There’s a new paper out this evening from a large collaboration entitled Implications of Initial LHC Searches for Supersymmetry. Instead of just adding it to the bottom of my recent posting, I thought it would be a good idea to start a new one, and add a bit more explanation of what is going on.
For a good news story from today by Kate McAlpine, see this at Physics World. For excellent more technical explanations, see the latest blog postings at Tommaso Dorigo’s blog (today) and at Resonaances (yesterday). Physics World, Tommaso and the new arXiv preprint discuss published results from CMS and ATLAS, while Resonaances discusses even more stringent preliminary limits on SUSY from ATLAS made public last week at Aspen.
Tommaso also refers to a 2008 guest blog posting by Ben Allanach explaining how statistical predictions for SUSY masses were being made, adopting various simplifying assumptions (CMSSM) and assuming supersymmetry solves the problems it is advertised as solving (muon g-2 anomaly, dark matter, etc.). Allanach discusses the 2008 version of this kind of calculation by the same group that has just put out a new, 2/22/2011 version this evening.

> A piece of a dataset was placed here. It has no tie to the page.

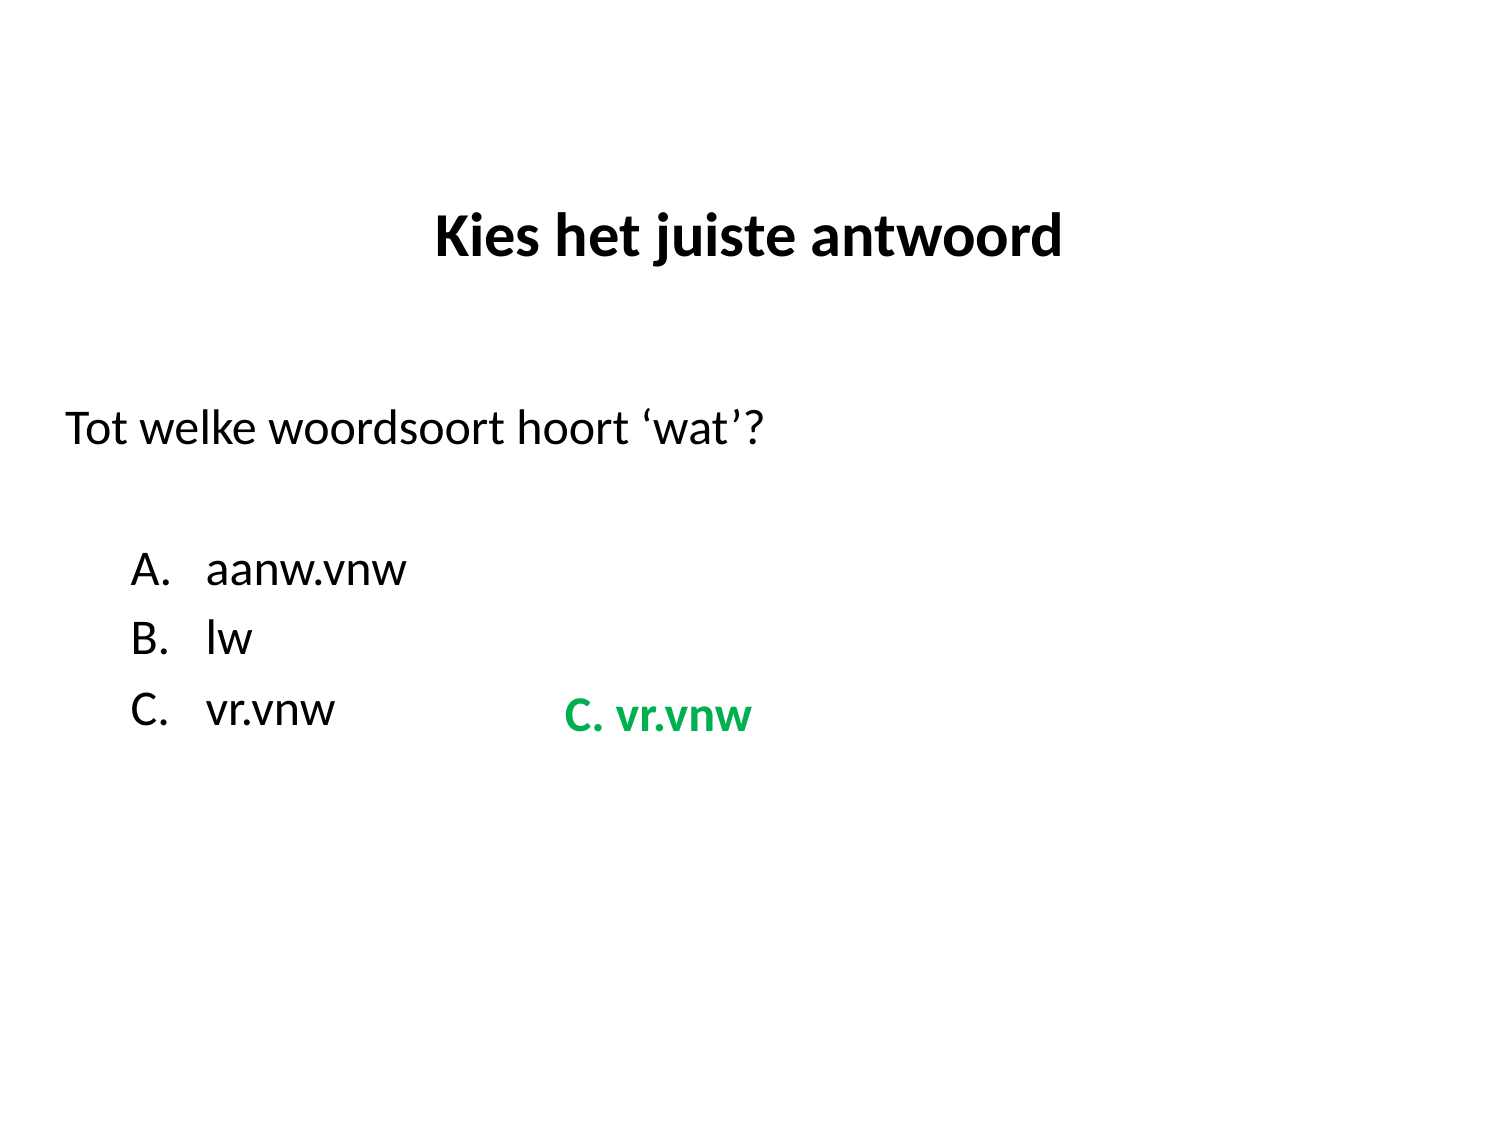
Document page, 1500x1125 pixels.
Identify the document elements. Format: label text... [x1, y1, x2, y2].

The usual model for how science is done is that theorists make predictions before an experiment is done, then when the experimental results come in, they get compared to the predictions. That’s not quite what is going on here, where as far as I can tell, the new paper doesn’t directly compare the 2008 predictions to the new experimental results. Instead, the new experimental results are used to make new predictions. Since a large part of the parameter space favored in the 2008 predictions has now been ruled out, the new ones move the favored part of parameter space up to higher particle masses. The authors do make clear what is going on, showing on their plots a “snowflake” where the 2008 best-fit value was, and “stars” for where the new best-fit values are based on data from the two experiments. Note that the paper does not include the latest, stronger results from ATLAS announced last week, which presumably would move the “stars” up to even higher mass.
While the question this paper addresses about where supersymmetry might be given that it hasn’t been seen yet is interesting, it leaves unaddressed the more conventional question: do the LHC experimental results show that the theoretical predictions about supersymmetry made in 2008 before the machine was turned on were wrong? This is a statistical question, so should have a statistical answer. Assuming that the LHC continues to not see supersymmetry as it collects more data, I’m interested in the question of how the experimental data will falsify the theory. Will its proponents just keep calculating statistical predictions of higher and higher masses as lower ones get ruled out? Most will undoubtedly at some point throw in the towel, although there will be some who will never, never, never, never give up (see here):
SUSY may still be there even if it remains invisible to the LHC, indeed. And yes, I don’t hide that I will be convinced that SUSY is there even if the LHC doesn’t find it. The LHC will only confirm or exclude effects at particular regimes – usually low energy but it’s not quite accurate a description of the regime that may be excluded.
What I have been scared for several years is the pseudoscientific propaganda of your kind trying to claim – without any justification – that not seeing SUSY at the LHC should imply that physicists shouldn’t be allowed to work on SUSY or believe that it is a key feature of our Universe. There are many reasons to think it’s the case and theorists whom I consider any good will continue to treat SUSY as an essential feature whether or not it shows up at the LHC.
Update: See figure 1 of this evening’s What if the LHC does not find supersymmetry in the sqrt(s)=7 TeV run? to see how how much of the predicted region of superpartner masses was ruled out by initial LHC results, and how much of the rest is likely to be ruled out during by the 2011-2 7 TeV run.
Update: There’s a very new up-to-the-minute survey of LHC results concentrating on supersymmetry by John Ellis here. Unfortunately no figures that superimpose CMS/ATLAS exclusion regions on the statistically favored regions for supersymmetry that are discussed (based on assuming supersymmetry explains dark matter and the muon g-2 anomaly). It does look like this year’s data should be able to convincingly rule out the idea that supersymmetry explains both of these phenomena.
Update: The ATLAS results providing the strongest limits so far on SUSY are now out, see the paper here.